I’d take the money for the existing two writers I’ve got and I’d put it in my pocket. Which is what most people did with their PPP loans. Why pay rent when you can day-trade Tesla stock?
And then, I don’t know, I’d have more time and money to spend on my wife’s goat problem or my increasing aversion to work problem.
And I’d have plenty of time to attend events I don’t usually attend like the Chamber Awards Gala. Maybe if I attended a few Galas they’d give me an award. Maybe for best professional haircut (thank you, Ellen McDonald) or for best guy ever for letting people leave their cars at my house when they fly out of Bishop.
*Note: This last part is obviously fiction. Don’t even think about asking to park at my house. First part is not. Ellen’s a damn fine barber.
My thought about the Facebooks and Googles of the world – one has no choice but to compete. And if we put out a compelling product, people will pick it up and support it and advertise in it … even if I refuse to play marketing weenie and don’t have the balls to proclaim with certainty that every dollar spent at The Sheet boasts an ROI (Return on Investment) of $165.
I mean, who could get away with saying something like that?
But when it comes down it, I kinda categorize the Great Recession and the Great Pandemic as the 1-2 punch to destroy even the most ambitious.
Surviving the first meant learning how to control costs and assume more responsibility and work harder and do more with less. All things one learns growing up in an environment of self-abnegation (New England).

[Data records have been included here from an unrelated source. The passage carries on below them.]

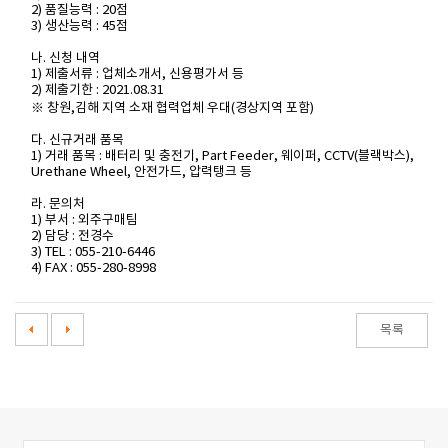
2) 품질능력 : 20점
3) 생산능력 : 45점
나. 신청 내역
1) 제출서류 : 업체소개서, 신용평가서 등
2) 제출기한 : 2021.08.31
※ 창원,김해 지역 소재 협력업체 우대(경상지역 포함)
다. 신규거래 품목
1) 거래 품목 : 배터리 및 충전기, Part Feeder, 웨이퍼, CCTV(블랙박스),
Urethane Wheel, 안전가드, 압력탱크 등
라. 문의처
1) 부서 : 외주구매팀
2) 담당 : 전경수
3) TEL : 055-210-6446
4) FAX : 055-280-8998
목록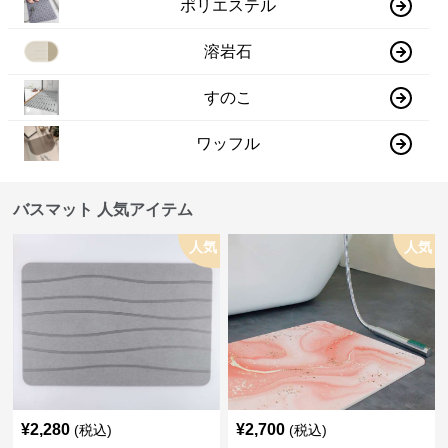
ポリエステル
溶岩石
すのこ
ワッフル
バスマット 人気アイテム
人気
人気
¥
2,280
¥
2,700
(税込)
(税込)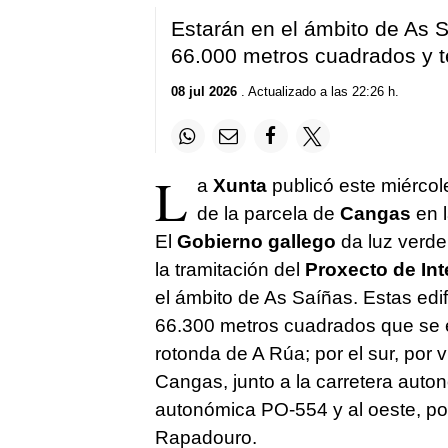
Estarán en el ámbito de As 
66.000 metros cuadrados y t
08 jul 2026
. Actualizado a las 22:26 h.
L
a
Xunta
publicó este miércol
de la parcela de
Cangas
en l
El
Gobierno gallego
da luz verde 
la tramitación del
Proxecto de Int
el ámbito de As Saíñas. Estas edi
66.300 metros cuadrados que se en
rotonda de A Rúa; por el sur, por v
Cangas, junto a la carretera auton
autonómica PO-554 y al oeste, por 
Rapadouro.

But the second part, the pandemic … I can’t figure out what I think. While a whole lot of other people want to lobby me about what they think.
Don’t they know that no one knows anything – and that doesn’t apply just to other people.
It was awfully strange taking my daughter to a vaccination clinic on Sunday at the Fairgrounds and having people stand outside the gate protesting it. Why do they care about my daughter getting vaxxed?
One guy said aloud, “Do you believe in God?” As if God cares about one’s vaccination status.
And yeah, God and I are okay. I’m not so wonderful and God knows it. Next.
But honestly … this age of (anything but self) denial and self-certainty and self-dealing is just wearing me out.
You know what I’ll be thankful for – a round of golf at BCC with Scatolini and Frome on Thursday. Amen!